=== Begin Enclosure ===

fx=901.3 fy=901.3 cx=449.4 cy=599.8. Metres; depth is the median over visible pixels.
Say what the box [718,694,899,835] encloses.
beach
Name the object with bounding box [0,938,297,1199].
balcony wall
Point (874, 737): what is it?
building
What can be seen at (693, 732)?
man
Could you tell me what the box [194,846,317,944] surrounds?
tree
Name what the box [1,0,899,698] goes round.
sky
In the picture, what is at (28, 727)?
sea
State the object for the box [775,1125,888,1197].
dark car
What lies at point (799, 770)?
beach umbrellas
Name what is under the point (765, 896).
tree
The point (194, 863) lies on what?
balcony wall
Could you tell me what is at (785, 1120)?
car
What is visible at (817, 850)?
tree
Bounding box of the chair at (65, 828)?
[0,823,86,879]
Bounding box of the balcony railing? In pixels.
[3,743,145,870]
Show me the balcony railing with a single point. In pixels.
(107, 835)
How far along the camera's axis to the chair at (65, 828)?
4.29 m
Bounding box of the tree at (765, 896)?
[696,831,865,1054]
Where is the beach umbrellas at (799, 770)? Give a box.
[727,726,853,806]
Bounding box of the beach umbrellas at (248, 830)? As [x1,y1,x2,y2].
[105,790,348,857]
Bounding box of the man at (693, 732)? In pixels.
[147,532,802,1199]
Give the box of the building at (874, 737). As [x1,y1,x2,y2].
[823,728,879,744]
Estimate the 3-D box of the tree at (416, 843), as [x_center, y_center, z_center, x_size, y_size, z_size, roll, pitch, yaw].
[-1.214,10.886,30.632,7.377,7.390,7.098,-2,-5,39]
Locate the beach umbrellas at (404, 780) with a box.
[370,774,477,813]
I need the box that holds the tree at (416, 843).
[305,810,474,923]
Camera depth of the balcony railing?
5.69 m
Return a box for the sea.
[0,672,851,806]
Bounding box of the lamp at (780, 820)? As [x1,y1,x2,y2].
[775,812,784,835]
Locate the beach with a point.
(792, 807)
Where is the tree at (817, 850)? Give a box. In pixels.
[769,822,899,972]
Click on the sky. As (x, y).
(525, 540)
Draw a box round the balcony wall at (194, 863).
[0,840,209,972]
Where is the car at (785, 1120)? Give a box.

=== End Enclosure ===

Go through the records and repeat each one exactly as written.

REPLY:
fx=901.3 fy=901.3 cx=449.4 cy=599.8. Metres; depth is the median over visible pixels.
Say what the box [718,694,899,835] encloses.
beach
Name the object with bounding box [0,938,297,1199].
balcony wall
Point (874, 737): what is it?
building
What can be seen at (693, 732)?
man
Could you tell me what the box [194,846,317,944] surrounds?
tree
Name what the box [1,0,899,698] goes round.
sky
In the picture, what is at (28, 727)?
sea
State the object for the box [775,1125,888,1197].
dark car
What lies at point (799, 770)?
beach umbrellas
Name what is under the point (765, 896).
tree
The point (194, 863) lies on what?
balcony wall
Could you tell me what is at (785, 1120)?
car
What is visible at (817, 850)?
tree
Bounding box of the chair at (65, 828)?
[0,823,86,879]
Bounding box of the balcony railing? In pixels.
[3,743,145,870]
Show me the balcony railing with a single point. In pixels.
(107, 835)
How far along the camera's axis to the chair at (65, 828)?
4.29 m
Bounding box of the tree at (765, 896)?
[696,831,865,1054]
Where is the beach umbrellas at (799, 770)? Give a box.
[727,726,853,806]
Bounding box of the beach umbrellas at (248, 830)? As [x1,y1,x2,y2].
[105,790,348,857]
Bounding box of the man at (693, 732)? In pixels.
[147,532,802,1199]
Give the box of the building at (874, 737). As [x1,y1,x2,y2].
[823,728,879,744]
Estimate the 3-D box of the tree at (416, 843), as [x_center, y_center, z_center, x_size, y_size, z_size, roll, pitch, yaw].
[-1.214,10.886,30.632,7.377,7.390,7.098,-2,-5,39]
Locate the beach umbrellas at (404, 780) with a box.
[370,774,477,813]
I need the box that holds the tree at (416, 843).
[305,810,474,923]
Camera depth of the balcony railing?
5.69 m
Return a box for the sea.
[0,672,851,806]
Bounding box of the lamp at (780, 820)? As [x1,y1,x2,y2].
[775,812,784,835]
Locate the beach with a point.
(792, 807)
Where is the tree at (817, 850)? Give a box. In pixels.
[769,822,899,972]
Click on the sky. As (x, y).
(525, 540)
Draw a box round the balcony wall at (194, 863).
[0,840,209,972]
Where is the car at (785, 1120)? Give a box.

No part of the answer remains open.